Commission addresses key issues in nuclear medicine, radiology and radiotherapy

欧州委員会は核医学、放射線診断、放射線治療の重要な課題に取り組む

委員会は、本日(2010年8月6日)、欧州議会及び欧州閣僚理事会への電離放射線の医学利用に関する連絡文書を採択した。この文書は、核医学における放射性医薬品供給不足という緊急課題の解決への道を提言するものである。また、この文書は、患者と医療従事者の放射線防護を推進し、X線CTの技術的進歩がなされている中で人々が受ける線量が増えることを防止し、放射線治療での事故や意図に反した照射を減らすための重要なポイントを明確にする。この文書は、エネルギー担当委員である Gunther Oetingerと、保健・消費者政策担当委員John Dalliから共同で提案された。

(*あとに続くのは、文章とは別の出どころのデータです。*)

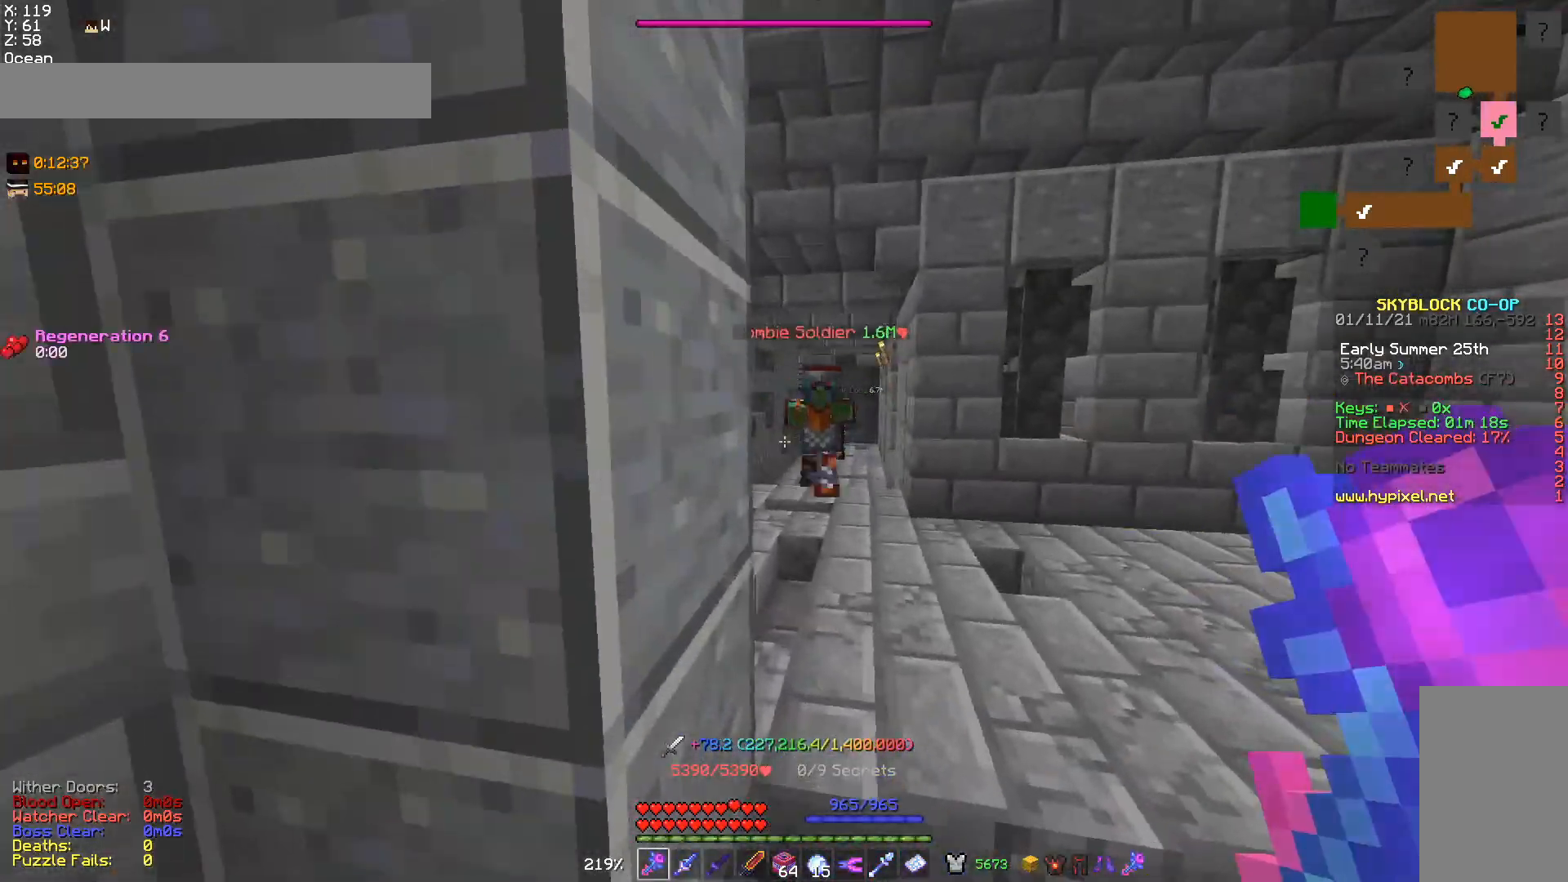
{"keys": [], "mouse": [], "events": [[100, "mouse_right", "up"], [167, "d", "down"], [300, "d", "up"]]}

世界では年間およそ40億件のエックス検査がなされています。
ヨーロッパでは毎年9百万人の患者が放射性同位体を用いた医療サービスを受けています。
人々の健康に役立つためにこれらの技術を利用可能としておくことは欧州委員会の責任です。
今日、最も多く使われている診断用放射性同位体であるテクネチウム99は供給不足に陥っています。何故なら、製造用の原子炉の数が少なく不安定であるからです。
欧州委員会の全般的な原子力エネルギー施策において、より多くの研究炉に放射性医薬品の製造に寄与することにインセンテイブを与えることが極めて重要であり、長期的な視点では放射性医薬品の製造のために新しい研究炉を建設することが求められます。
欧州委員会は、欧州連合内での電離放射線の医学利用の長期展望を提案し、必要な行動や資源確保、責任の分担のための議論を推進します。

提言されている活動

・既存の規制の枠組みを強化します。
現行の規制 (Directive 97/43/Euratom) を見直し、規制側の監督機能を強化します。この規制見直しは2011に予定されている放射線防護規制の統合の一部分になります。
・安全文化の意識を高めます。
医療の専門職は適切な教育を受け、適切な診療を行うために定期的なアップデートを受ける必要があります。とりわけ、適切な医療ケアと放射線防護を提供する責任にセンシテイブにさせなければなりません。関心を高めることは患者や一般の人々に対しても必要です。
・研究により放射線防護と放射性核種の持続可能な供給と利用を確保します
・放射性核種の持続可能な供給を確実にするための金融機構
・政策の融合
電離放射線の医学利用は放射線防護だけではなく、公衆衛生、研究、貿易など異なった政策をうまく組み合わせることが求められます。
・国際協力
世界保健機関 (WHO)は、この問題に精力的に取り組んでおり、国際原子力機関(IAEA)は重要なプログラムや情報ツールを作り上げました。欧州委員会は協力関係を深める全ての取り組みを支援するでしょう。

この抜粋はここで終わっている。